While brown bears—a.k.a. grizzlies, ursus arctos, ursus horribilis—have been branded with a fearsome reputation dating back to Lewis and Clark, it is almost never deserved. My little shakedown that day stands out among three decades of personal encounters from the Arctic to the Southeast Panhandle, a clear exception to the rule that I and countless others have proved over and over: most grizzlies don’t want the least lick of trouble from humans. Some, especially if neutrally habituated, will ignore us; most wild bears will go out of their way, sometimes to a ridiculous extent, to avoid humans (note that food-conditioned bears are another story and that predatory attacks, while rare, do occur). I once watched slack-jawed as a female with new cubs bowled over her babies and temporarily abandoned them in her haste to escape my supposed threat more than a mile away. Dominant males, theoretically at the top of the food chain, are often the most shy. They got old and big for a reason: They shucked and jived around the real apex predators—humans.
Even when I’ve accidentally jumped bears at point-blank range, in one case over a fresh kill, they’ve headed for the horizon.
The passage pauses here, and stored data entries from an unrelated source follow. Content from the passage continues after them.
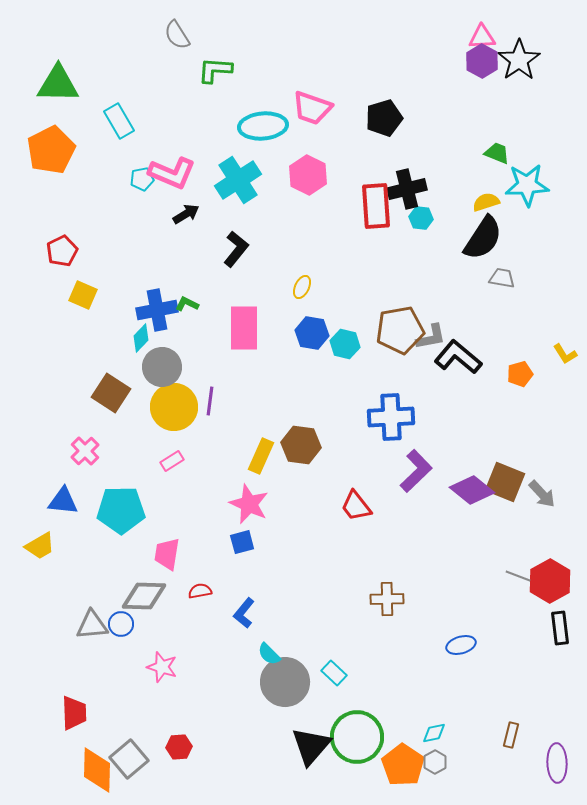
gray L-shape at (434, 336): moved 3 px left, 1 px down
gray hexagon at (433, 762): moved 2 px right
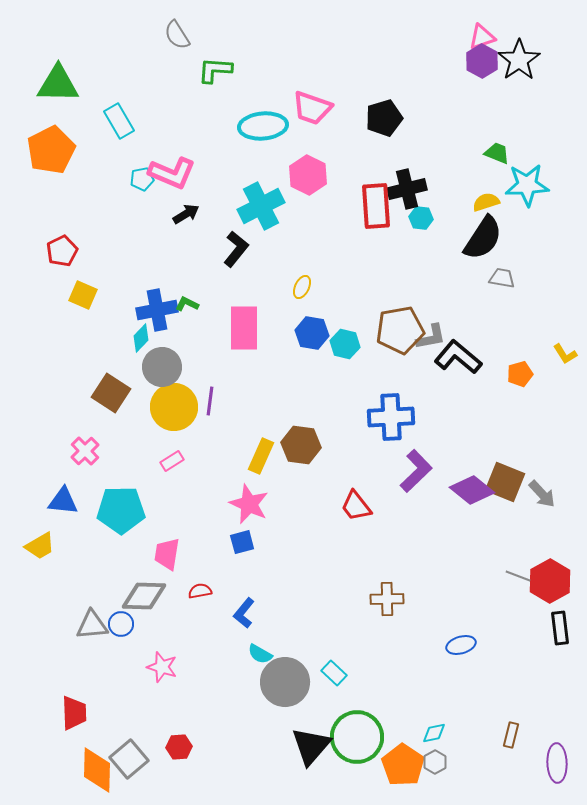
pink triangle at (482, 37): rotated 16 degrees counterclockwise
cyan cross at (238, 180): moved 23 px right, 26 px down; rotated 6 degrees clockwise
cyan semicircle at (269, 654): moved 9 px left; rotated 15 degrees counterclockwise
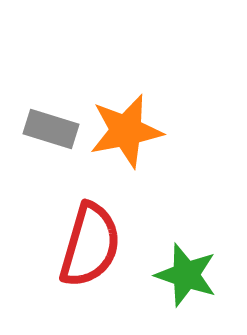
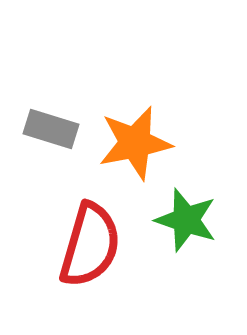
orange star: moved 9 px right, 12 px down
green star: moved 55 px up
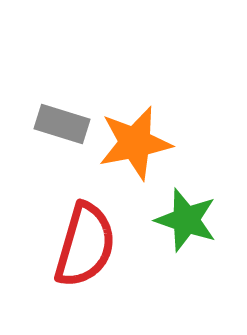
gray rectangle: moved 11 px right, 5 px up
red semicircle: moved 5 px left
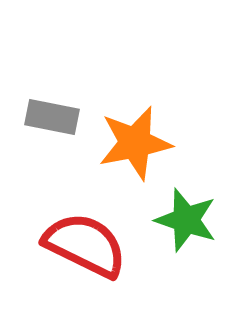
gray rectangle: moved 10 px left, 7 px up; rotated 6 degrees counterclockwise
red semicircle: rotated 80 degrees counterclockwise
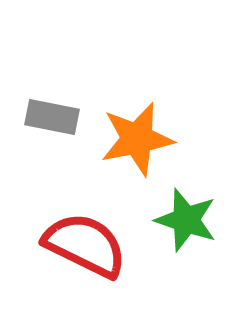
orange star: moved 2 px right, 4 px up
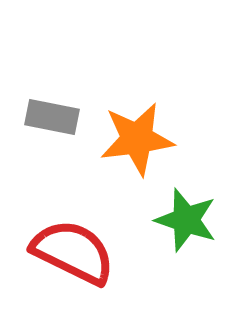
orange star: rotated 4 degrees clockwise
red semicircle: moved 12 px left, 7 px down
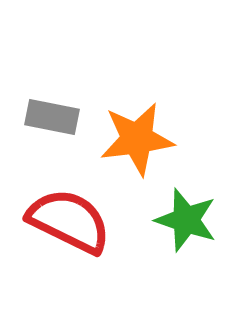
red semicircle: moved 4 px left, 31 px up
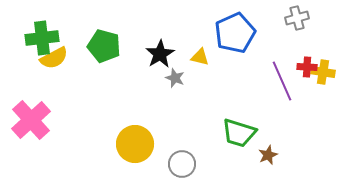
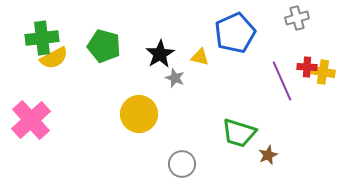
yellow circle: moved 4 px right, 30 px up
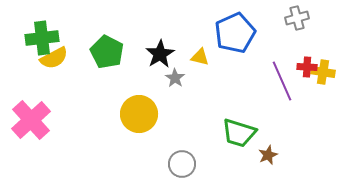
green pentagon: moved 3 px right, 6 px down; rotated 12 degrees clockwise
gray star: rotated 12 degrees clockwise
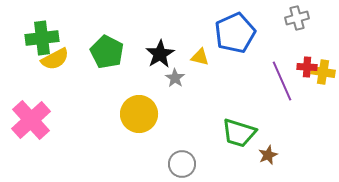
yellow semicircle: moved 1 px right, 1 px down
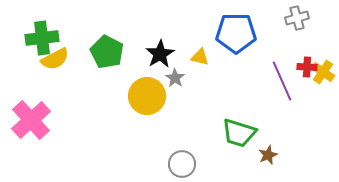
blue pentagon: moved 1 px right; rotated 24 degrees clockwise
yellow cross: rotated 25 degrees clockwise
yellow circle: moved 8 px right, 18 px up
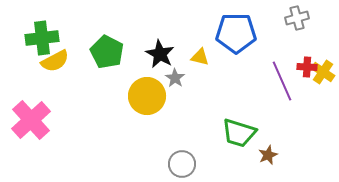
black star: rotated 12 degrees counterclockwise
yellow semicircle: moved 2 px down
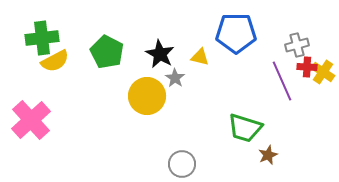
gray cross: moved 27 px down
green trapezoid: moved 6 px right, 5 px up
Keep in mind that almost all grizzly attacks are provoked not by bloodthirsty instinct but raw fear. An attacking grizzly has almost always been startled at close range and desperately fending off an imagined attack—what experts call a defensive-aggressive response. Females with cubs and bears guarding a kill are especially prone. It’s a genetic trigger honed from the days of the Pleistocene steppes, when grizzlies needed to protect their young and their food. Most grizzlies today will still flee from a threat, and your average bear, dangerous in one rare circumstance, will avoid trouble with humans the rest of its life.
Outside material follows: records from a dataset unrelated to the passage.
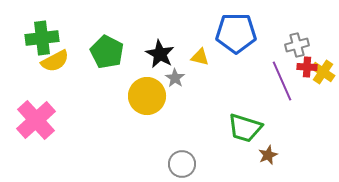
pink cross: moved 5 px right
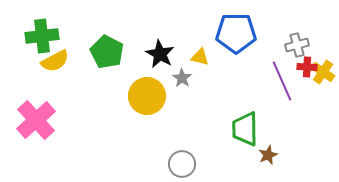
green cross: moved 2 px up
gray star: moved 7 px right
green trapezoid: moved 1 px down; rotated 72 degrees clockwise
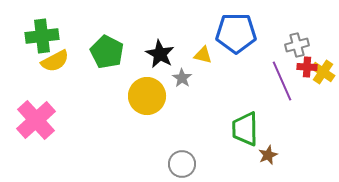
yellow triangle: moved 3 px right, 2 px up
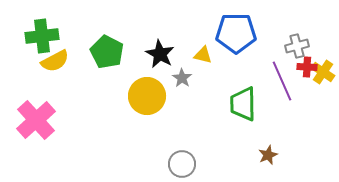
gray cross: moved 1 px down
green trapezoid: moved 2 px left, 25 px up
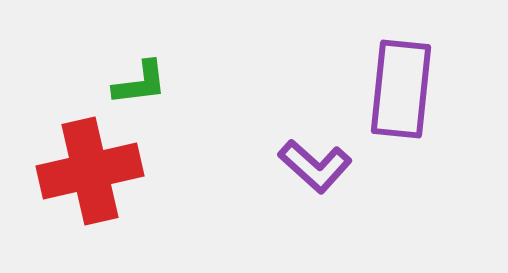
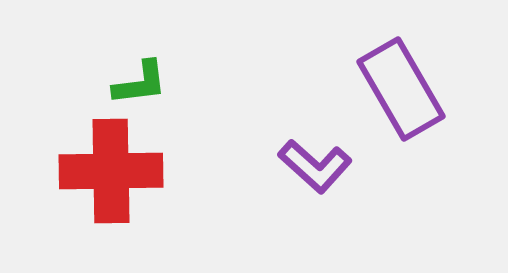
purple rectangle: rotated 36 degrees counterclockwise
red cross: moved 21 px right; rotated 12 degrees clockwise
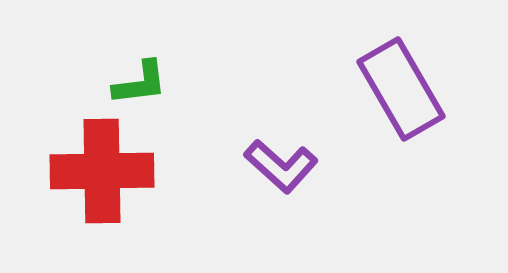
purple L-shape: moved 34 px left
red cross: moved 9 px left
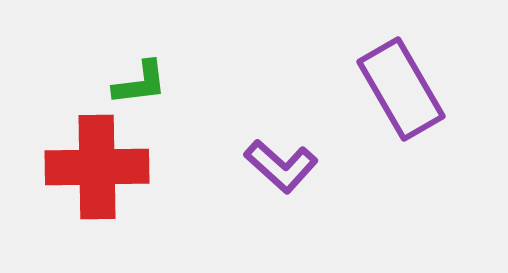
red cross: moved 5 px left, 4 px up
Have I been a bit lucky? Absolutely. Do I know people who have been mauled, even killed? Yeah, an unfortunate handful, but way fewer than have been maimed in bush plane crashes. Maulings represent statistical blips magnified by sensationalized news articles, reality shows and bear-chew books repeated until we face a conga line of slavering monsters. Running into a killer griz is just slightly less rare than encountering Freddy Krueger. As Kodiak bear biologist Larry Van Daele once told me, it all boils down to a simple equation: wrong bear, wrong day. Follow the standard rules about making noise, traveling in groups of three or more, keeping aware and giving respect and, chances are, you’ll never meet that once-in-a-thousand exception. But remember—even Grandfather has that bad day every now and then.